The testing agencies involved with the SAT and ACT are now going to require a photo identification before a student can take either exam (Review-Journal, Wednesday). Why are they doing this?

According to the two companies, it's to prevent a repeat of a cheating scandal. Imagine, students hiring others to take these all-important examinations for them.

Can you think of any area more important than the SAT and ACT? I can. Yet politicians from one of our political parties are fighting and name-calling to prevent people from having to show photo identification to vote.

If the SAT and ACT are too important to risk compromising, then why aren't our elections?

Michael Dunegan

Las Vegas

Own the people

To the editor:

I have often been quite at odds with Steve Sebelius' columns before, but never to the point to where I felt compelled to write in response (Tuesday Review-Journal, "Did they change the definition of socialist?"). His definition of socialism is correct, but it is not complete.
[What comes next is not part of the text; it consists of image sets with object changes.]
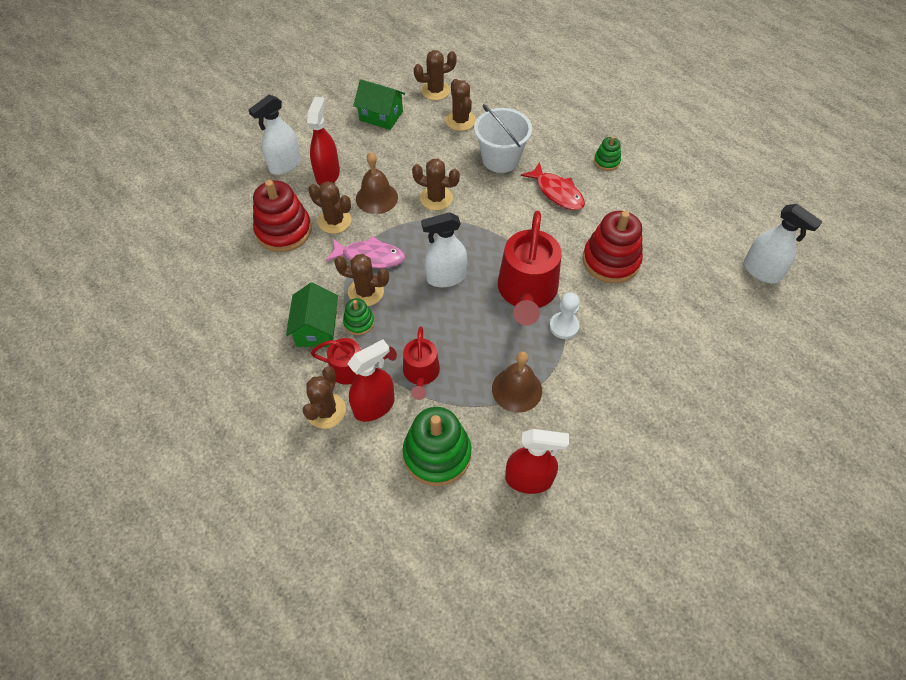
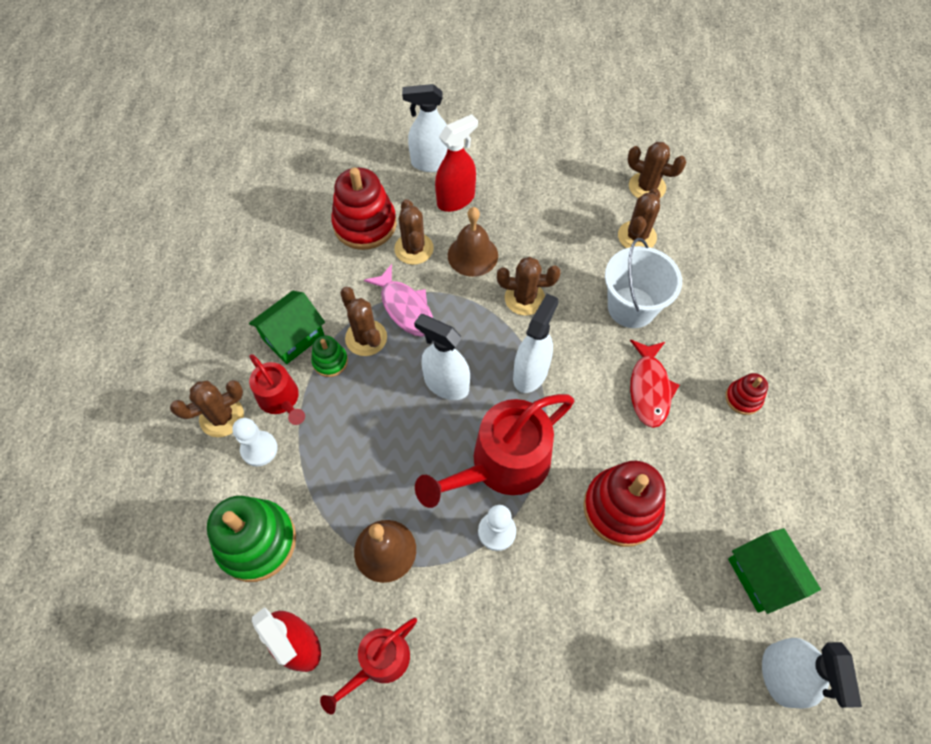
camera: 45 degrees right, 5 degrees up
red spray bottle [347,339,395,422] -> white pawn [232,418,278,467]
green house [353,79,405,130] -> green house moved to [728,528,821,614]
red watering can [403,326,440,400] -> red watering can moved to [320,618,417,714]
brown cactus [412,159,460,210] -> brown cactus turned 60 degrees counterclockwise [497,257,561,316]
green stacking toy [594,136,621,171] -> red stacking toy [725,373,768,415]
none -> white spray bottle [513,294,559,393]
Socialism is more than the government owning everything. It is also when it controls moral issues, diets, habits, social relations and all business transactions. In short, socialism is when the people in power presume that they (and only they) know more about how people should live their lives than the people know themselves.

Under socialism, the government owns the people. Under democracy, the people own the government. Socialist governments expect the people to view them as their savior.

A question for Mr. Sebelius: Is it possible for something to be socialist in nature without being the total package socialist?

VERLON J. BERKEMEYER

NORTH LAS VEGAS

Insurance mandate

To the editor:

Your Thursday front-page story, "High court hearings conclude," was very interesting. It reflected the political rhetoric that abounds in our government branches and the prime reason why nothing much gets done in Congress.

Paul Clement, the attorney representing Florida and 25 other states objecting to the health care law, said, "It's a very funny conception of liberty that forces somebody to purchase an insurance policy whether they want it or not." But we already have had that concept for many years in all the states.

We are all forced to buy auto insurance, whether we want to or not -- and for a good reason. Without these laws forcing us to buy insurance, the liability costs would be forced on fewer people.

The same thing is happening in health care.

People without insurance are forcing others to carry the monetary load. Hospitals are losing money by accepting patients without insurance who cannot pay. Because of this, health care costs are higher for the people who pay.

Why is there a difference between mandatory auto insurance and mandatory health insurance?

Or are we forever going to be victims of the right and left politicking?